As I’m sure many of you have read, the past 12 months has seen the topic of ‘designers in the boardroom’ gaining momentum. Simultaneously, the consultancy bit of my service design consultancy has never been in higher demand.
In the increasingly disrupted era of digital, businesses across sectors are waking up to the fact that lowered barriers to entry, enable start ups to nibble away at their birthright. As a result they’ve started to look for more fit for purpose partners for help rather than the traditional management consultancy approach. This is where the design bit of design consultancy comes into its own.

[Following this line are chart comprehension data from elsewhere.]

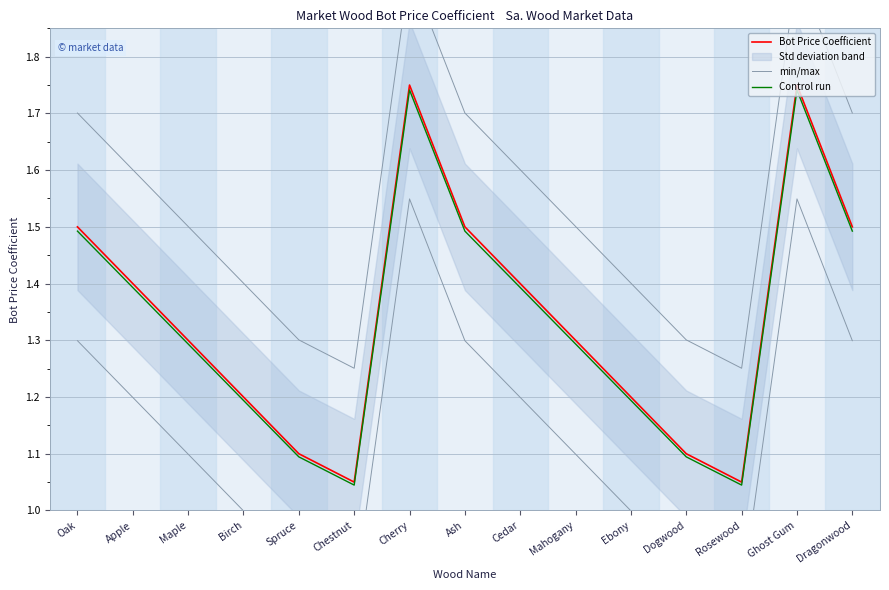

What is the difference between the maximum and minimum values in the Control run series?

0.7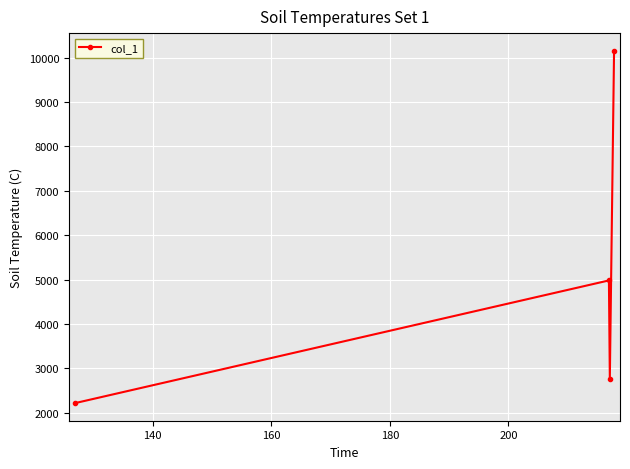

Reading right to left, list all the values displayed in this chart.

10158.4	2769.9	4980.8	2215.5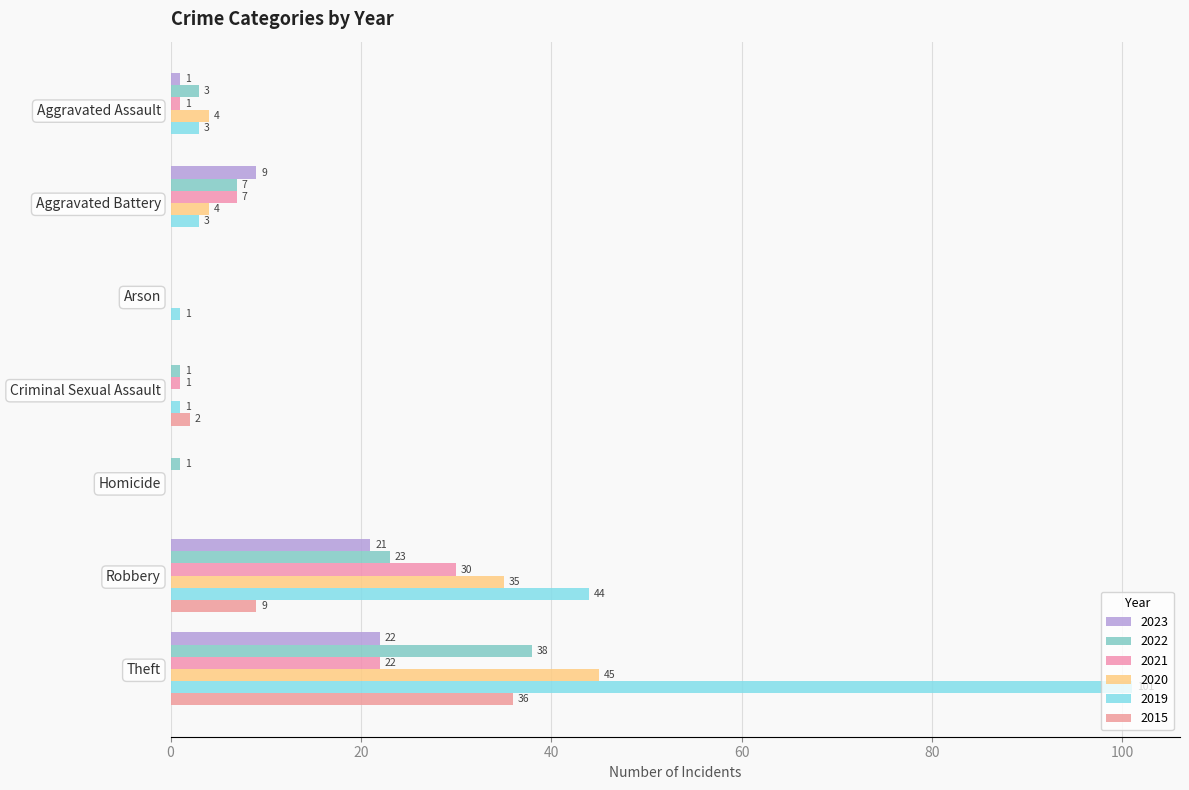

At how many categories does at least one series exceed 42?

2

So what is it about being a designer that means we’re the ideal candidates to help these businesses navigate this landscape? Here are some of the skills we can bring to a newly welcoming boardroom table:
- Being nimble – we have the ability to quickly give shape to something in a tangible form in order to galvanise the organisation we’re trying to help.
- Bringing meaning to information – we make sense of all the data that bombards people in all aspects of their lives.

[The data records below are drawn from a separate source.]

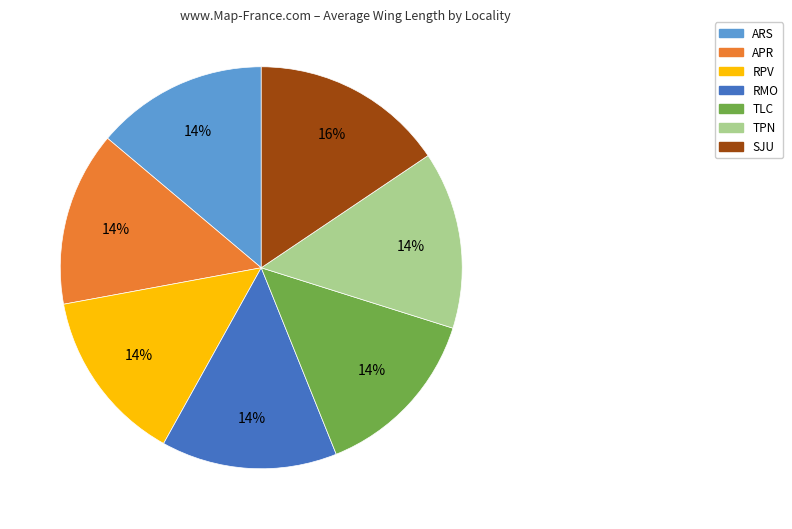

What percentage is the ARS slice, to the nearest percent?

14%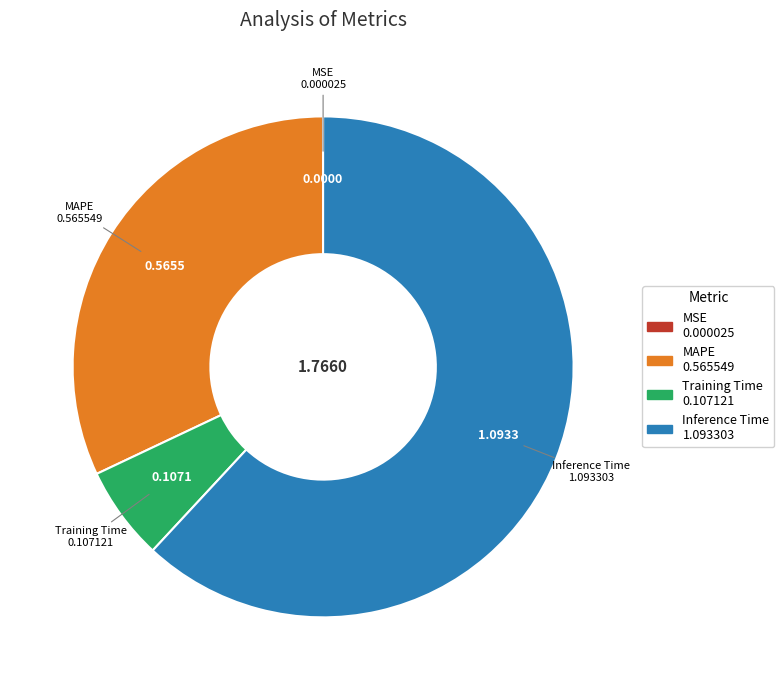

Between Inference Time and Training Time, which is larger?

Inference Time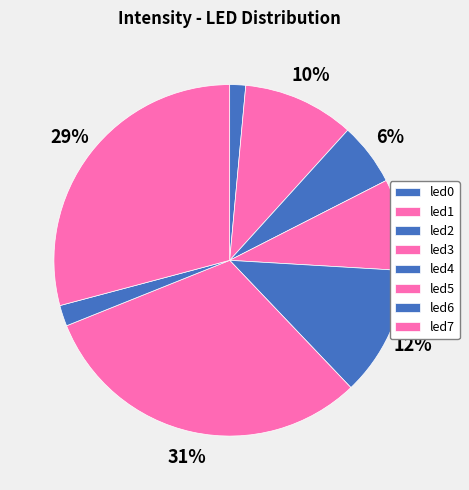

Is it true that led5 is 24% of the pie?

False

- Putting the user at the heart of our decision-making – involving our clients’ customers in the design process, whilst at the same time being able to provide new and valuable experiences that help them in their lives.

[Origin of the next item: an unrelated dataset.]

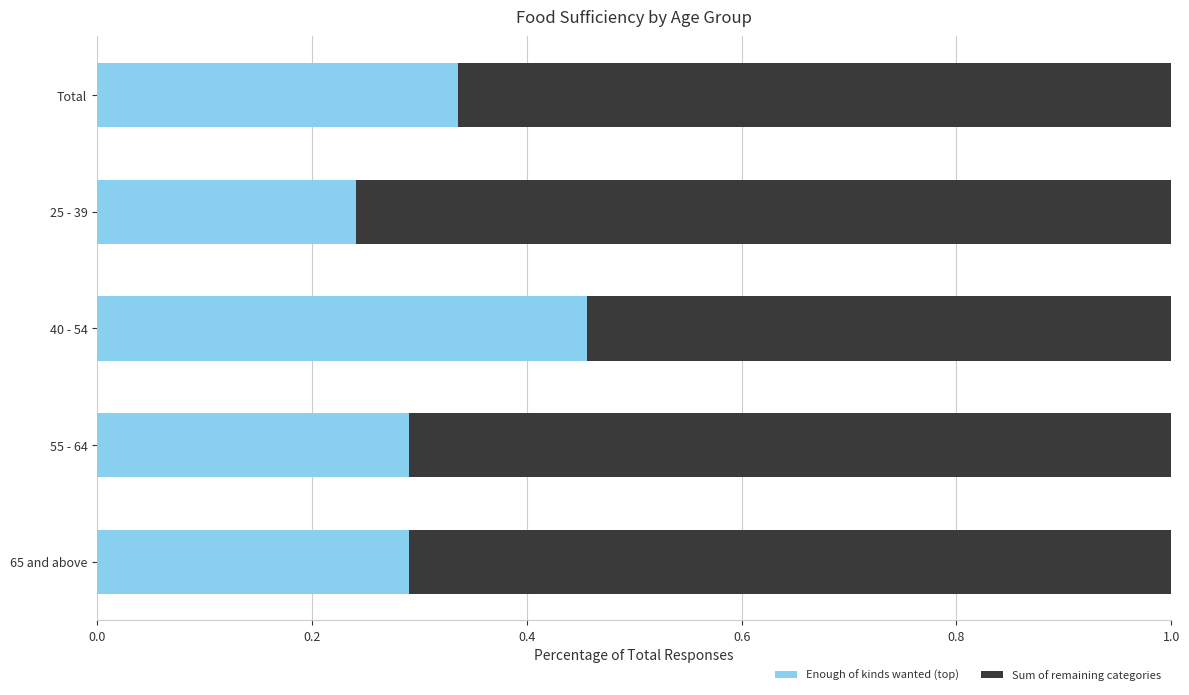

What is the sum of all Enough of kinds wanted (top) values?

1.6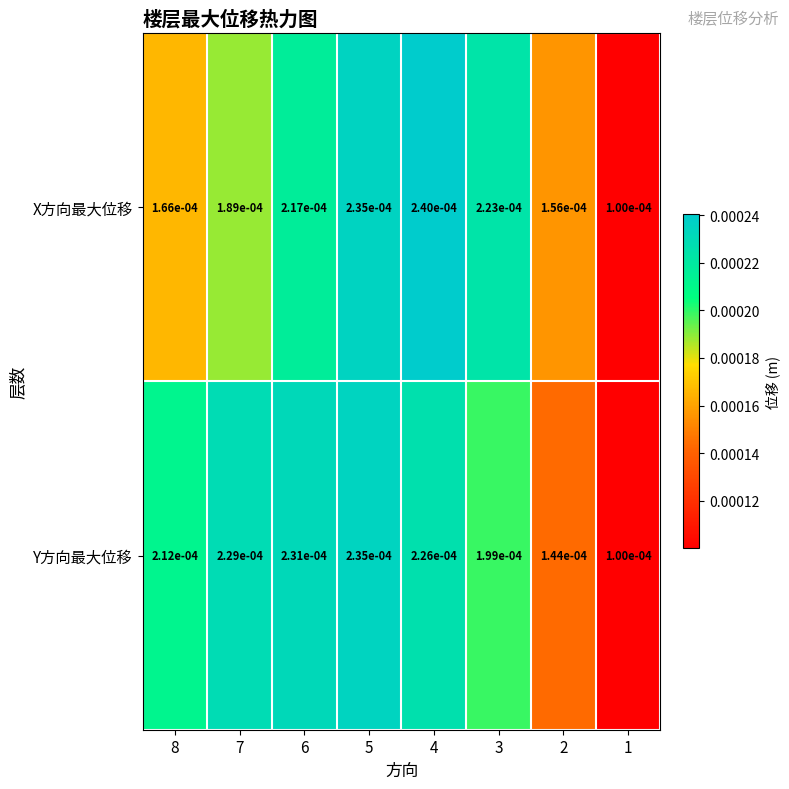

Rank the series by their average value, from highest to lowest.

Y方向最大位移, X方向最大位移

- Taking a lateral view – finding solutions that wouldn’t have been uncovered by more conventional approaches.
This is all great, but what does it mean for the role of the designer?
My belief is that in order for us to be credible and to therefore really be able to help companies going through this transition, it requires designers to do a certain amount of growing up.
It’s no longer enough to hide behind the plea, ‘I’m the designer’….and leave it to someone else to navigate the more complex client requirements.
The truth is, the divide between designers and clients is ever diminishing. If we want to be able to help transform businesses and get meaningful services out to market, being able to guide our clients and take a design to delivery is something more and more of us will need to do.
This means that we will need to learn some new skills; negotiating, storytelling, organising, inspiring, influencing and most importantly listening, will become essential strings to our bows.
The rate of change is happening more quickly than we can pick up these skills through the usual route of education plus hard won experience. This means there is a dearth of really great, deep and rounded designers out there who can also hold their own running very difficult and often job-critical projects.
So, this blog post is an appeal really, if you’re out there, have great design capabilities and are keen to grow some management chops, do it now and do it fast. We’re going to need you!